Question

Two identical bricks of length L are piled one on top of the other on a table as shown in the figure. The maximum distance S the top brick can overhang the table with the system still balanced is:

• A. $\frac{1}{2}L$
• B. $\frac{3}{2}L$
• C. $\frac{3}{4}L$
• D. $\frac{7}{8}L$

Answer 1

Answer: (C)

$\frac{3}{4}L

Answer 2

To find the maximum distance S the top brick can overhang the table while the system remains balanced, we need to ensure that the center of mass (CM) of each part of the system is supported by the part below it. We work from top to bottom.

Let L be the length of each identical brick and m be the mass of each brick. The center of mass of a uniform brick is at its geometric center, i.e., L/2 from either end.
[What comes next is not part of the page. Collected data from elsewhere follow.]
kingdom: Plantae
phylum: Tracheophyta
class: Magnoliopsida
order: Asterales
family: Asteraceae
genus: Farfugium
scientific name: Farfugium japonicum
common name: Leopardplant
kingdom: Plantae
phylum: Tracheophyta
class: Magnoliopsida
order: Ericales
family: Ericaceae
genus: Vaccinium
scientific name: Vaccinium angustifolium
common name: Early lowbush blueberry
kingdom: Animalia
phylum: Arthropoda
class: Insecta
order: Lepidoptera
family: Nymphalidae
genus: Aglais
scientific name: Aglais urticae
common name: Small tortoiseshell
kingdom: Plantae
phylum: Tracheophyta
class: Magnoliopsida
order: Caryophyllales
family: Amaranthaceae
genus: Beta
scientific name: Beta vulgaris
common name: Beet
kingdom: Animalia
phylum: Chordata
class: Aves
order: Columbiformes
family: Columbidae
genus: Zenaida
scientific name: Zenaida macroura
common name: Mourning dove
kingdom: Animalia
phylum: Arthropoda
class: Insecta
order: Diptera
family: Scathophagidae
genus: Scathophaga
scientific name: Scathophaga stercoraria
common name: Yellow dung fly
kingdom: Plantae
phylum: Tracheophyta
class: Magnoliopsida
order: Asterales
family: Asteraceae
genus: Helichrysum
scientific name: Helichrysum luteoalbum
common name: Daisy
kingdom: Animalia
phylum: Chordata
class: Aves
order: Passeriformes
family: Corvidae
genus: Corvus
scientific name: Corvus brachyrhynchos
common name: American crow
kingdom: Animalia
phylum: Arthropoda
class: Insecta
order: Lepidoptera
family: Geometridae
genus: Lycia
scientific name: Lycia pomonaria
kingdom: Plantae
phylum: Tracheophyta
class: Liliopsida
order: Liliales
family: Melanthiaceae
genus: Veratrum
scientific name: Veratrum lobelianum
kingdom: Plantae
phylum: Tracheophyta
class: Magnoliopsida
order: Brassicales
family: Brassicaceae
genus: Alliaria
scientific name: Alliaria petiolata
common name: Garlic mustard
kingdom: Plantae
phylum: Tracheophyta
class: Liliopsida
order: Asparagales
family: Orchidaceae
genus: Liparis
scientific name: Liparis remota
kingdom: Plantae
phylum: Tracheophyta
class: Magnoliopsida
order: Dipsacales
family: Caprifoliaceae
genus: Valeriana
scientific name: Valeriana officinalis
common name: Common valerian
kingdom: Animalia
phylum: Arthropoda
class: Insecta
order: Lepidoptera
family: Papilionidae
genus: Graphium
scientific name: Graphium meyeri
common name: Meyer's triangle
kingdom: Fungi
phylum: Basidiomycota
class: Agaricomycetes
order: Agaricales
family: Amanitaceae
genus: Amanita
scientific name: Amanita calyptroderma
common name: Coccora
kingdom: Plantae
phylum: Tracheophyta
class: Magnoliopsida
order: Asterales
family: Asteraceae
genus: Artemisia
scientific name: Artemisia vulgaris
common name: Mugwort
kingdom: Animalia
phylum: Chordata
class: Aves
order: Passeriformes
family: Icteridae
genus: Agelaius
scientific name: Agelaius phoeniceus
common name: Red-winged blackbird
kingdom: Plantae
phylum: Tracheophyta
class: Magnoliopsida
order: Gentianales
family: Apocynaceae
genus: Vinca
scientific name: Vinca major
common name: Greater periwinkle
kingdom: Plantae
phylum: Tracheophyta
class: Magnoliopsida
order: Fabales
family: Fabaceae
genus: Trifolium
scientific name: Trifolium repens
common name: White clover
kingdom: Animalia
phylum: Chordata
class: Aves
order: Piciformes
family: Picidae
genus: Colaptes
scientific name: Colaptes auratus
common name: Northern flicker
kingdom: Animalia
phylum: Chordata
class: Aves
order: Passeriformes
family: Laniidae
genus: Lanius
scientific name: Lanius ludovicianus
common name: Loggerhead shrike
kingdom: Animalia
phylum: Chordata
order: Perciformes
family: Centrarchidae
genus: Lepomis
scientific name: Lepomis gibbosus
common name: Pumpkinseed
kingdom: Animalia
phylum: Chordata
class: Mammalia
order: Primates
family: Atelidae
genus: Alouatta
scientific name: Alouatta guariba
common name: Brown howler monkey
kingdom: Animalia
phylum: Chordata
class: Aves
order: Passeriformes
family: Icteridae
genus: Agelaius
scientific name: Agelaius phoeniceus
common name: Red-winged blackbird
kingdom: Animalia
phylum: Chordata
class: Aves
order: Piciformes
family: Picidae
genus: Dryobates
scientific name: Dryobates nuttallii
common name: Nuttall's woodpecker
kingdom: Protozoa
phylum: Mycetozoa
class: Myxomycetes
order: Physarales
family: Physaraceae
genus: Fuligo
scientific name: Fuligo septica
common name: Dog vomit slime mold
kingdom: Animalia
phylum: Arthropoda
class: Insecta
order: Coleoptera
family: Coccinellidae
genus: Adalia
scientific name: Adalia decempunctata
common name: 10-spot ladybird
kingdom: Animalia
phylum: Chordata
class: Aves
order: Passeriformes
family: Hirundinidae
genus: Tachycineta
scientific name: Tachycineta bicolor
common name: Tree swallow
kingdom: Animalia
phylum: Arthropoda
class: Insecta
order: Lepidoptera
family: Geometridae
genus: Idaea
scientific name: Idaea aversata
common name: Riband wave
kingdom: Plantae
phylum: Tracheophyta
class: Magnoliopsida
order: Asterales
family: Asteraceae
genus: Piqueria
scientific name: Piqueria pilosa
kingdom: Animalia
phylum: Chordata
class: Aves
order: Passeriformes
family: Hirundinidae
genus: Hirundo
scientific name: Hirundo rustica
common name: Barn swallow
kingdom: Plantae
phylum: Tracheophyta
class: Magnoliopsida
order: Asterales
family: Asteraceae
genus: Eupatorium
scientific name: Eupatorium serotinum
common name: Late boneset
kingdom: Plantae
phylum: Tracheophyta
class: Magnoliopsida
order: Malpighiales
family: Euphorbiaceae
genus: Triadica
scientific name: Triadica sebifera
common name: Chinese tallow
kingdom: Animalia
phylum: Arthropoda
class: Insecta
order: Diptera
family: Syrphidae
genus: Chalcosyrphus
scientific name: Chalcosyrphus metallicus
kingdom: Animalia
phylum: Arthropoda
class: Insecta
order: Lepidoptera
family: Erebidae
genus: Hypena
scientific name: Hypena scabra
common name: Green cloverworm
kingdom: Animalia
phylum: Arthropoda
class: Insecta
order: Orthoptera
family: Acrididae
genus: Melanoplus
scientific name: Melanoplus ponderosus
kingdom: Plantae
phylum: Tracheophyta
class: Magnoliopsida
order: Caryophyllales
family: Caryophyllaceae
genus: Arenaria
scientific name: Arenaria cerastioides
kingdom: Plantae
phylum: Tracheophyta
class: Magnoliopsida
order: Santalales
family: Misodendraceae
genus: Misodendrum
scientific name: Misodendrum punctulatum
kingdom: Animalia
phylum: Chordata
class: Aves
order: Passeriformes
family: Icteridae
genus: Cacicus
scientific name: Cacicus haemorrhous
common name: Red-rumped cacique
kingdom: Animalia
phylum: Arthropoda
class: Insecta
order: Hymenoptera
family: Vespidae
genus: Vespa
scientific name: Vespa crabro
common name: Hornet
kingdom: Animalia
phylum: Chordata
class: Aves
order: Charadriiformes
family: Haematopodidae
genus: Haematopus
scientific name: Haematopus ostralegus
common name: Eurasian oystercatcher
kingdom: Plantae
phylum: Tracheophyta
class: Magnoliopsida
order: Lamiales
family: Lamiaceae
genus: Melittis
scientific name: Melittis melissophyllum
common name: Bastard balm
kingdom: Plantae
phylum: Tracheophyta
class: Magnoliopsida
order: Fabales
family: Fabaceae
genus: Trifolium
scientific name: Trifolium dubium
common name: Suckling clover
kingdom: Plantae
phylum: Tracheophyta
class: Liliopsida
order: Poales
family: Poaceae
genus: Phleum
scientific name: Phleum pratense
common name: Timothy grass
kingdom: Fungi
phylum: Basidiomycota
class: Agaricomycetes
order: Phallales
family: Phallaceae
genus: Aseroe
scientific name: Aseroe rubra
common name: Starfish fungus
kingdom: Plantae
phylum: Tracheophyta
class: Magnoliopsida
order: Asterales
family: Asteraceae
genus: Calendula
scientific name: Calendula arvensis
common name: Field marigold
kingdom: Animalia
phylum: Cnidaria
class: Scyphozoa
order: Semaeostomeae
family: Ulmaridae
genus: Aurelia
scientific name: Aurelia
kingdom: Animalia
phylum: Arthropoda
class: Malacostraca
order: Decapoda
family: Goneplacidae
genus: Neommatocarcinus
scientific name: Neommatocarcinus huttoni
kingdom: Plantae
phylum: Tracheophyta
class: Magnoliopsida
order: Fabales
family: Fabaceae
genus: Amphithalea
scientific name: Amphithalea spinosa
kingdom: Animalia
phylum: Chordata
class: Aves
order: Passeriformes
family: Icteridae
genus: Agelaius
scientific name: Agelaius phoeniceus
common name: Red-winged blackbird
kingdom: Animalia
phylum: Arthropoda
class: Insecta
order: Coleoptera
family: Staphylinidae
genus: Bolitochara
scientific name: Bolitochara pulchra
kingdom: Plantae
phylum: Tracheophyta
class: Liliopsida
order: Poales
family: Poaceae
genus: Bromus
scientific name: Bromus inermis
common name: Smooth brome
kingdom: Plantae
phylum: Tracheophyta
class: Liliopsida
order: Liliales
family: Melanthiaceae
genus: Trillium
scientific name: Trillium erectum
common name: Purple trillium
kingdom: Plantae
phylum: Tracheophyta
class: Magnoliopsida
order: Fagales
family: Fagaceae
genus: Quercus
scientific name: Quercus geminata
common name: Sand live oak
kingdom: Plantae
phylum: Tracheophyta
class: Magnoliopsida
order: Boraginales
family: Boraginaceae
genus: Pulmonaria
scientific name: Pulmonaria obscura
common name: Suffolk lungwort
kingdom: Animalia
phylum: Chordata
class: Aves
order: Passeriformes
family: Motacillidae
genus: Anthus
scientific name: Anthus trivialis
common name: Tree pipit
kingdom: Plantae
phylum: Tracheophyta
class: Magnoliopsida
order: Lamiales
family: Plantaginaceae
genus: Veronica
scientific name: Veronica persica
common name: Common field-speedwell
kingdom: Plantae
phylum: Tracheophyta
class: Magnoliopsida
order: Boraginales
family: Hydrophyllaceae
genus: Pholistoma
Step 1: Stability of the top brick (Brick 1) relative to the bottom brick (Brick 2). For the top brick to be stable on the bottom brick, its center of mass must lie over the supporting area of the bottom brick. To achieve the maximum possible overhang, the center of mass of the top brick must be exactly at the rightmost edge of the bottom brick. If the top brick's CM is at the right edge of the bottom brick, and its CM is L/2 from its own right end, then the top brick overhangs the bottom brick by a distance L/2. Let x_1 be the overhang of the top brick over the bottom brick. Maximum x_1 = L/2.

Step 2: Stability of the combined system (Brick 1 + Brick 2) relative to the table. Now, consider the system of the two bricks. For this combined system to be stable on the table, its overall center of mass must lie over the supporting area of the table. To maximize the total overhang S of the top brick over the table, the combined center of mass of the two bricks must be exactly at the rightmost edge of the table.

Let's set up a coordinate system with the rightmost edge of the table as the origin (x = 0). Let x_2 be the overhang of the bottom brick over the table. This means the rightmost end of the bottom brick (Brick 2) is at coordinate x = x_2.

• Position of CM of Brick 2: Since the bottom brick has length L, its center of mass is L/2 to the left of its right end. So, the coordinate of the CM of Brick 2 is x_{CM2} = x_2 - L/2.
• Position of CM of Brick 1: From Step 1, the CM of the top brick (Brick 1) is at the rightmost edge of the bottom brick (Brick 2). So, the coordinate of the CM of Brick 1 is x_{CM1} = x_2.

The combined center of mass of the two-brick system (x_{CM_system}) is given by: $x_{CM_{system}} = \frac{m \cdot x_{CM1} + m \cdot x_{CM2}}{m + m}$ $x_{CM_{system}} = \frac{m(x_2) + m(x_2 - L/2)}{2m}$ $x_{CM_{system}} = \frac{x_2 + x_2 - L/2}{2}$ $x_{CM_{system}} = \frac{2x_2 - L/2}{2}$

For maximum overhang, the combined CM must be at the table edge (x_{CM_system} = 0): $\frac{2x_2 - L/2}{2} = 0$ $2x_2 - L/2 = 0$ $2x_2 = L/2$ $x_2 = \frac{L}{4}$ This means the bottom brick overhangs the table by L/4.

Step 3: Calculate the total overhang S. The question asks for the maximum distance S the top brick can overhang the table. This is the coordinate of the rightmost end of the top brick relative to the table edge. The rightmost end of the top brick is L/2 to the right of its center of mass (x_{CM1}). So, the coordinate of the rightmost end of the top brick is x_{CM1} + L/2. Since x_{CM1} = x_2, the total overhang S is: $S = x_2 + \frac{L}{2}$ Substitute the value of x_2 = L/4: $S = \frac{L}{4} + \frac{L}{2}$ $S = \frac{L}{4} + \frac{2L}{4}$ $S = \frac{3L}{4}$

Thus, the maximum distance S the top brick can overhang the table is 3L/4.